Data supplied below:

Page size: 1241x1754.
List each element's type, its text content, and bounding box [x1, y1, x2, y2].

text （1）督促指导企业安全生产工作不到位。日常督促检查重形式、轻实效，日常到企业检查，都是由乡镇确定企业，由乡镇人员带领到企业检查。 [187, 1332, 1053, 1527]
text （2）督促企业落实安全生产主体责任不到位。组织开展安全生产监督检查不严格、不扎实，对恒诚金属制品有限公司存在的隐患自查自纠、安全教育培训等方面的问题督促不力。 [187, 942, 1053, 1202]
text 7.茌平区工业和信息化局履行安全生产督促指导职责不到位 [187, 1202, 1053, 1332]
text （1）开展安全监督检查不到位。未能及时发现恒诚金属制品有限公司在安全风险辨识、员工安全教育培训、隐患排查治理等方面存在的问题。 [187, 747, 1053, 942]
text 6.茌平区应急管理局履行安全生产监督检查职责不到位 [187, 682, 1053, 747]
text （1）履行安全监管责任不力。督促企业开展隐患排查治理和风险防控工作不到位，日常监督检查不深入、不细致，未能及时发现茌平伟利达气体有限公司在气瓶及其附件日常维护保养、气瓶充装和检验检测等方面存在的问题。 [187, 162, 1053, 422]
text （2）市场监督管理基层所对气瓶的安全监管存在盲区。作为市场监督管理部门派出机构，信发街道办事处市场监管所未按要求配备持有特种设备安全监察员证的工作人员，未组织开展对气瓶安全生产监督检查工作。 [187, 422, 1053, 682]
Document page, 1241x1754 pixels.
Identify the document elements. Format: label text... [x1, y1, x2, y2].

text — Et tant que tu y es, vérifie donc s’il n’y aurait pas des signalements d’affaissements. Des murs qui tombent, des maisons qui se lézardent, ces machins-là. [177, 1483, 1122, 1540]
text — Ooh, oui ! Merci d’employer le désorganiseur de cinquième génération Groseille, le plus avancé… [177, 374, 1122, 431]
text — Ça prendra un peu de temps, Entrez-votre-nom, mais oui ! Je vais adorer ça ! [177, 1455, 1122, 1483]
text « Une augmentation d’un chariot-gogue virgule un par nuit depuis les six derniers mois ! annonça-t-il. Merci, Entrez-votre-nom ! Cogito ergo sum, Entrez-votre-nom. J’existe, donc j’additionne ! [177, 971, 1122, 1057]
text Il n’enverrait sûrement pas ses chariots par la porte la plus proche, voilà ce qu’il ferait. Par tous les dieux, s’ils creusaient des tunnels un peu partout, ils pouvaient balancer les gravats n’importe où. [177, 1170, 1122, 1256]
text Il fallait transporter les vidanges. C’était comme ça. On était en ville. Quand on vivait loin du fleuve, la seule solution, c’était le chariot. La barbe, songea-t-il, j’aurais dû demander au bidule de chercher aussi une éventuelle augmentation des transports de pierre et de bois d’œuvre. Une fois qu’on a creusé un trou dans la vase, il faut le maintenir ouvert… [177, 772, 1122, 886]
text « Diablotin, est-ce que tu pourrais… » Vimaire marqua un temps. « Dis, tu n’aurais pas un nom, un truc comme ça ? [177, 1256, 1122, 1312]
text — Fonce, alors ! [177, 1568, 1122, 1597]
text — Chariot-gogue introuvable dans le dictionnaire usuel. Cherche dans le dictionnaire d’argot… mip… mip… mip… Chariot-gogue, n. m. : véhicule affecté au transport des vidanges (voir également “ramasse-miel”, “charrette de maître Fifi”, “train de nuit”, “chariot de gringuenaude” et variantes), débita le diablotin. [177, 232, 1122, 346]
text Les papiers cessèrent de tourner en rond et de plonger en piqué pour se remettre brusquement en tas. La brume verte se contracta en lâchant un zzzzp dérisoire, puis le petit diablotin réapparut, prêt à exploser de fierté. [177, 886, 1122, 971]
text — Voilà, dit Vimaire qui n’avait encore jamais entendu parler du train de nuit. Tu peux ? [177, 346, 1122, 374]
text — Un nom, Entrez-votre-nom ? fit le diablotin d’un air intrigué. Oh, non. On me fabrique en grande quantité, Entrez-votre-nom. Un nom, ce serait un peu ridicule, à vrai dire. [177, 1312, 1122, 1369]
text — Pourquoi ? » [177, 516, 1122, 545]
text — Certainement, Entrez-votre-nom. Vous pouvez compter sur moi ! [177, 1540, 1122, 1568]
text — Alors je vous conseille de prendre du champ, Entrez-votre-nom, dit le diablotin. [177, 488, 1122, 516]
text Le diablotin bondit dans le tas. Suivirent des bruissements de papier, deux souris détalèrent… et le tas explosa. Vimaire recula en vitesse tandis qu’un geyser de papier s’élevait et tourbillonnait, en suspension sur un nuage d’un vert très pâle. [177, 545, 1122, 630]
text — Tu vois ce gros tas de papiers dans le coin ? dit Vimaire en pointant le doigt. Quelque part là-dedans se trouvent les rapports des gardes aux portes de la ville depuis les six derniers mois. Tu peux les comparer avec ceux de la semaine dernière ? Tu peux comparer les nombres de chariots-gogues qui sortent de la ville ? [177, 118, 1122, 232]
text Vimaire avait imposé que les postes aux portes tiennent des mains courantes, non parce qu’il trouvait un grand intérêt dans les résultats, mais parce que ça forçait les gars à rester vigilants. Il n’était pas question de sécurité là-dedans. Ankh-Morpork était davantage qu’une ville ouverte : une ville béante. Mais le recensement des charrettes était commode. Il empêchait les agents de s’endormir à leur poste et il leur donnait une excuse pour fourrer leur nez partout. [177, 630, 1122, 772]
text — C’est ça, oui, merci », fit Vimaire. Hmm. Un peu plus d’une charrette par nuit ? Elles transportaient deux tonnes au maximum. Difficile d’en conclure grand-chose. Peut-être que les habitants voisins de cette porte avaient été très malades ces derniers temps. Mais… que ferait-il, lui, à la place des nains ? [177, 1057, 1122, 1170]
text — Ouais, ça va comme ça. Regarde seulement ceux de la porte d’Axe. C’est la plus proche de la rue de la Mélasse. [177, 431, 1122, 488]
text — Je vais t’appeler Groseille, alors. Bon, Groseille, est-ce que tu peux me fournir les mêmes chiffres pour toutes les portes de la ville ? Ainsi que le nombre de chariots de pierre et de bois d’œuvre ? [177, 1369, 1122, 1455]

End of Data supplied.

* _Your assignment_
What lines in the listing above contain the word "ceux"? Show each one.

* _Result_
text — Tu vois ce gros tas de papiers dans le coin ? dit Vimaire en pointant le doigt. Quelque part là-dedans se trouvent les rapports des gardes aux portes de la ville depuis les six derniers mois. Tu peux les comparer avec ceux de la semaine dernière ? Tu peux comparer les nombres de chariots-gogues qui sortent de la ville ? [177, 118, 1122, 232]
text — Ouais, ça va comme ça. Regarde seulement ceux de la porte d’Axe. C’est la plus proche de la rue de la Mélasse. [177, 431, 1122, 488]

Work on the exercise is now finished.